Annie Lab investigated two images used in misleading social media posts about the ongoing farmers’ protests in the Netherlands.
AFP photo / Used with permission

Since June 22, many farmers in the Netherlands have staged a series of protests after lawmakers voted to reduce emissions of pollutants such as nitrogen oxide and ammonia from livestock and fertilizer by half by 2030, according to media reports.

As the protests continue to escalate and gain traction, unverified claims have circulated across social media, and Annie Lab looked into the following two trending claims on Twitter:

    1. Video shows a tank the protesting farmers bought to use against the Dutch police
    2. Photo shows a fighter jet protesters stole from a Royal Netherlands Air Force base

Misleading: Video shows a restored tank after a veterans’ event

On July 7, a tweet in Chinese claimed that Dutch farmers bought a British tank from a Russian arms dealer to use against the police.

It included a video of a tank rolling off a tank transporter and driving on the pavement. The number “34” and text “T-212598” can be seen, painted in red and white respectively, on the hull and turret of the tank.

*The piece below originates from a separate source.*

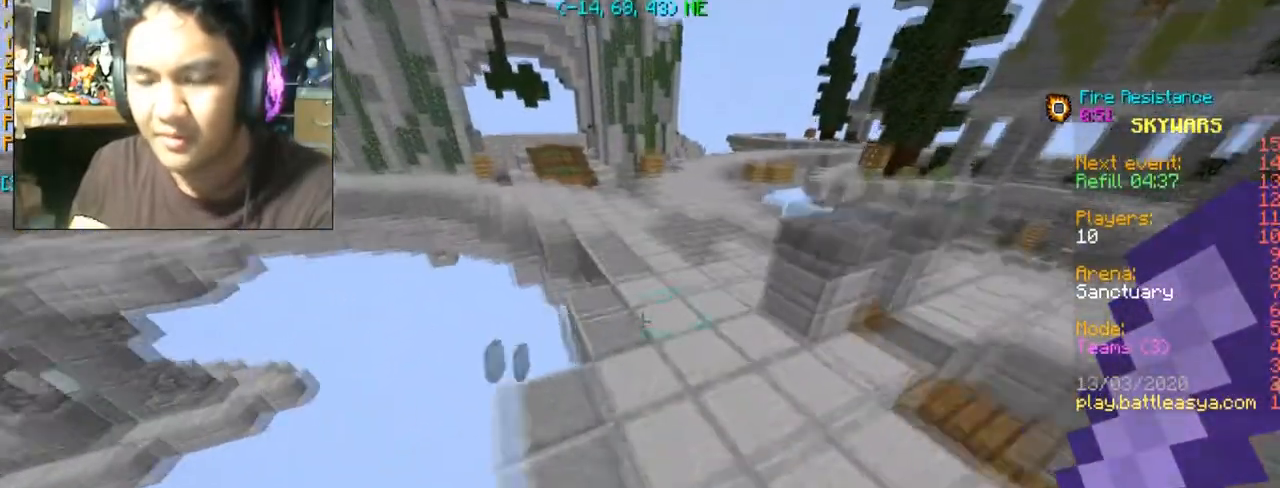
{"keys": ["space", "w"], "mouse": [], "events": [[67, "d", "up"]]}
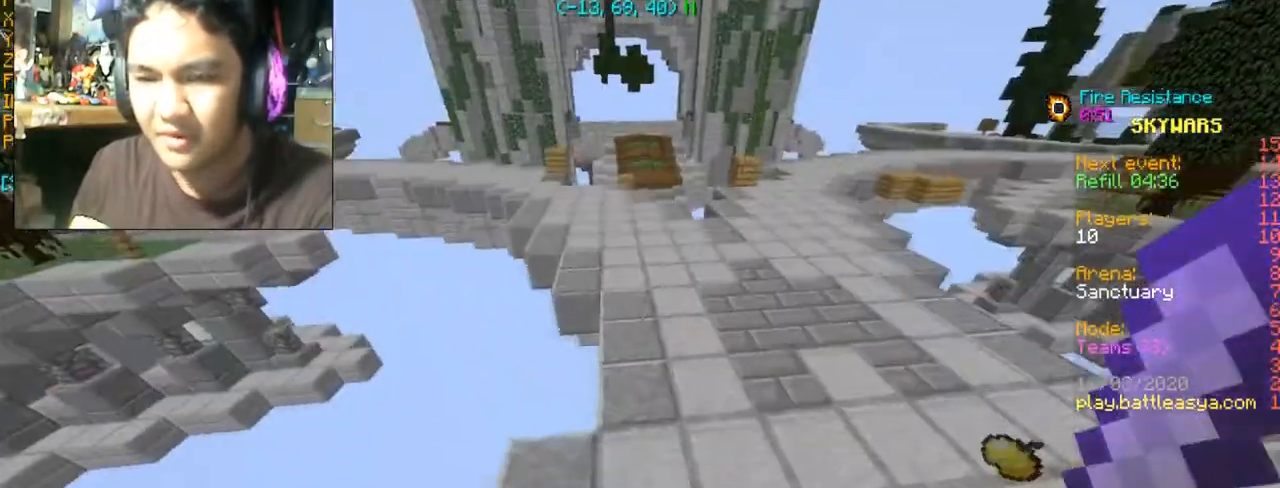
{"keys": ["a", "space", "w"], "mouse": [], "events": [[467, "a", "down"]]}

The number “34” and text “T-212598” can be seen, painted in red and white respectively, on the body of the tank.

This video has also been shared by other Twitter users several times in English (here, here, and here) with similar claims. In total, these tweets have been shared over 390 times and received close to 1,500 likes at the time of writing.

However, this video does not show a tank purchased by the farmers.

Through an image search, Annie Lab was able to find a video of the same tank posted by a Facebook account named Classic MV’s.

The account owner seems to have been aware of the claims linking the tank to the farmers’ protests and denied any association.

The Facebook post said the tank was among the many old army vehicles showcased in an event commemorating the end of World War II.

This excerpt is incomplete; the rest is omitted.